XmlDiff API
XmlDiff API
1. Contents
  • Link or reference ("mydifflib-py") to an inexistant target. mydifflib.py
  • Link or reference ("input-py") to an inexistant target. input.py
  • Link or reference ("fmes-py") to an inexistant target. fmes.py
  • Link or reference ("ezs-py-depricated") to an inexistant target. ezs.py ** DEPRICATED **
  • Link or reference ("format-py") to an inexistant target. format.py
To use this package as a librarie, you need the provided python's modules described below.
2. mydifflib.py
provides functions for Longest Common Subsequence calculation.
lcs2(X, Y, equal):
apply the greedy lcs/ses algorithm between X and Y sequence (should be any Python's sequence) equal is a function to compare X and Y which must return 0 (or a Python false value) if X and Y are different, 1 (or Python true value) if they are identical return a list of matched pairs in tuples
lcsl(X, Y, equal):
same as above but return the length of the lcs
quick_ratio(a,b):
optimized version of the standard difflib.py quick_ratio (without junk and class) return an upper bound on ratio() relatively quickly.
3. input.py
provides functions for converting DOM tree or xml file in order to process it with xmldiff functions.
tree_from_stream(stream, norm_sp=1, ext_ges=0, ext_pes=0, include_comment=1, encoding='UTF-8'):
create and return internal tree from xml stream (open file or IOString) if norm_sp = 1, normalize space and new line if ext_ges = 1, include all external general (text) entities. if ext_pes = 1, include all external parameter entities, including the external DTD subset. if include_comment = 1, include comment nodes encoding specify the encoding to use
tree_from_dom(root):
create and return internal tree from DOM subtree
4. fmes.py
Fast match/ Edit script algorithm (not sure to obtain the minimum edit cost, but accept big documents).
Warning, the process(oldtree, newtree) function has a side effect: after call it, oldtree == newtree.

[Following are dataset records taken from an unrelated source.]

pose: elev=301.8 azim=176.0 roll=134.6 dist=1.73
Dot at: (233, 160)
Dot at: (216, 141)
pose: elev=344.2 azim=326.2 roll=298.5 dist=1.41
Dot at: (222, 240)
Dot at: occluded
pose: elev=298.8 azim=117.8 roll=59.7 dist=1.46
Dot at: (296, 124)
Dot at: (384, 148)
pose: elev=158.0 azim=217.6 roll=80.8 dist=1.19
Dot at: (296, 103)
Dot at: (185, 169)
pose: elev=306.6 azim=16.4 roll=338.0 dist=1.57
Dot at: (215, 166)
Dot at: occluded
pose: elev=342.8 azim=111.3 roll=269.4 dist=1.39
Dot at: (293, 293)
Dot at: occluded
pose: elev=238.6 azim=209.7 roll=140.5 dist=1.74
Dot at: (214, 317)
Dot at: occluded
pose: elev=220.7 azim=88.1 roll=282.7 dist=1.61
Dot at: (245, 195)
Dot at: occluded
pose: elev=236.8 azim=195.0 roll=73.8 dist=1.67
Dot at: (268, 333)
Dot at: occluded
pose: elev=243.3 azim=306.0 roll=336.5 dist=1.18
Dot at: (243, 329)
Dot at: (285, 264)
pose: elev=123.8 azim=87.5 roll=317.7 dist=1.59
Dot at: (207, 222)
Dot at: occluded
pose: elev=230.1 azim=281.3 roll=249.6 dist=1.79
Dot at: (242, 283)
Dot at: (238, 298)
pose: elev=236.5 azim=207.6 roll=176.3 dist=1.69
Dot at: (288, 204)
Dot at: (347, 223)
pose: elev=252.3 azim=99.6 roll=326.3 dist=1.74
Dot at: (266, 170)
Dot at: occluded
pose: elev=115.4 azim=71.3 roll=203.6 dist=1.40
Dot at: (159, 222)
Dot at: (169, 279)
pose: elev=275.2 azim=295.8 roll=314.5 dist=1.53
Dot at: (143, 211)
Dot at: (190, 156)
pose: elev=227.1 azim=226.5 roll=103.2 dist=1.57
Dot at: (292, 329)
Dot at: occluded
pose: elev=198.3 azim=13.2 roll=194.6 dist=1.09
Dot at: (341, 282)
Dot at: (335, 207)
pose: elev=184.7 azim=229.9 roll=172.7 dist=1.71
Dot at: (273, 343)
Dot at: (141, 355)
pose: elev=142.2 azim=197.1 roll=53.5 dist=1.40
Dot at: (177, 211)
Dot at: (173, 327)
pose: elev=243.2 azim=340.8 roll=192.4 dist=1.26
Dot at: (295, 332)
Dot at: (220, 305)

class FmesCorrector(self, formatter, f=0.6, t=0.5):
class which contains the fmes algorithm formatter is a class instance which handle the edit script formatting (see format.py) f and t are algorithm parameter, 0 < f < 1 and 0.5 < t < 1 in xmldiff, f = 0.59 and t = 0.5
FmesCorrector.process_trees(self, tree1, tree2):
launch diff between internal tree tree1 (old xmltree) and tree2 (new xml tree) return an actions list
5. ezs.py ** DEPRICATED **
Extended Zhang and Shasha algorithm (provide the minimum edit cost, but too complex to be used with big documents).
class EzsCorrector(self):
class which contains the ezs algorithm
EzsCorrector.process_trees(self, tree1, tree2):
launch diff between internal tree tree1 (old xmltree) and tree2 (new xml tree) return an actions list
6. format.py
provides classes for converting xmldiff algorithms output to DOM tree or printing it in native format or xml xupdate format. The formatter interface is the following :
class AbstractFormatter:
abstract class designed to be overrinden by concrete formatters
AbstractFormatter.init(self):
method called before the begining of the tree 2 tree correction
AbstractFormatter.add_action(self, action):
method called when an action is added to the edit script
AbstractFormatter.format_action(self, action):
method called by end() to format each action in the edit script at least this method should be overriden
AbstractFormatter.end(self):
method called at the end of the tree 2 tree correction
the concrete classes are InternalPrinter, XUpdatePrinter and DOMXUpdateFormatter
See xmldiff.py for an use example.